**EXERCISE DESCRIPTION**
Give back the whole listing exactly as written, leaving out each picture.

----

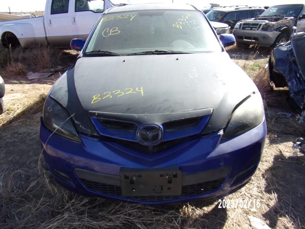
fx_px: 211
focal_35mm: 24
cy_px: 114
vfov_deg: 56.8
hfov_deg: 71.6
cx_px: 152
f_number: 3.3
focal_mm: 4.3
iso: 80
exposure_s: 1/450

----

**RESPONSE**
fx_px: 211
focal_35mm: 24
cy_px: 114
vfov_deg: 56.8
hfov_deg: 71.6
cx_px: 152
f_number: 3.3
focal_mm: 4.3
iso: 80
exposure_s: 1/450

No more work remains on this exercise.